Editing strictly prohibited.
Start here:

Write (Ride):
You saw me in your conversion van. Drive by thrice, as if I won’t know? I am crouching, knees cracking, chin closer to dead earth (not dead, so much. Tired, maybe. Spent, certainly. It takes so much to be fertile.), hunting for the origin of sound beneath rusting undercarriage of abandoned truck.
I am trespassing, you know, you suspect, for this barn has been turned to ash and reconfigured into soil (tired, spent soil) for at least a decade. “There is nothing here to steal,” I say to your exhaust and the gravel you kick into wake along County Road 72.
I imagine you have turned the radio low — Alan Jackson in a quiet murmur, except that I do not want to stereotype you, so instead you will listen to Harry Connick, Jr. and thrumb the steering wheel.
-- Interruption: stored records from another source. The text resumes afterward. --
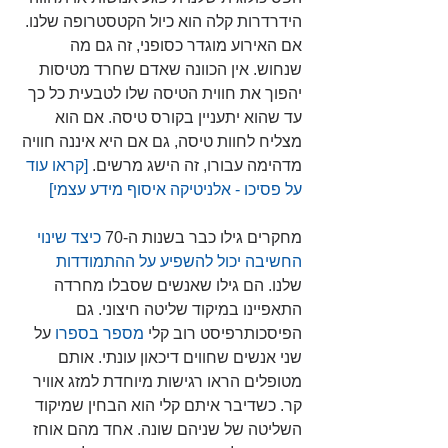
הידרדרות קלה הוא כיול הקטסטרופה שלנו. 
אם האירוע מוגדר כסופני, זה גם מה 
שנחוש. אין הכוונה שאדם שחרד מטיסות 
יהפוך את חווית הטיסה שלו לטבעית כל כך 
עד שהוא יתעניין בקורס טיסה. אם הוא 
מצליח לחוות טיסה, גם אם היא איננה חוויה 
מדהימה עבורו, זה הישג מרשים. 
[קראו עוד 
על פסיכו - אלניטיקה איסוף מידע עצמי]
מחקרים גילו כבר בשנות ה-70
 כיצד שינוי 
החשיבה יכול להשפיע על ההתמודדות 
שלנו. הם גילו שאנשים שסבלו מחרדה 
התאפיינו במיקוד שליטה חיצוני. גם 
הפיסכותרפיסט רוב קלי
 מספר בספר
ו
 על 
שני אנשים שחווים דיכאון עונתי. אותם 
מטופלים הראו רגישות מיוחדת למזג אוויר 
קר. כשדיבר איתם קלי הוא הבחין שמיקוד 
השליטה של שניהם שונה. אחד מהם אוחז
You will wear wrinkled dress pants and your interest in me will be less about suspicion and more about a philosophical question. I will be to you as a still photograph found in a ditch — a girl hunkering in what was once a yard and is now a Kansas farm turned to pasture. Crusted in dirt (survived plenty rain), yellowed and ripped at the corners, you will wonder where I went next, who took the photo, and the why of it. When?
Just as I will think of you as a fly that buzzed past, just long enough to know that I existed. My knees will crack again when I stand.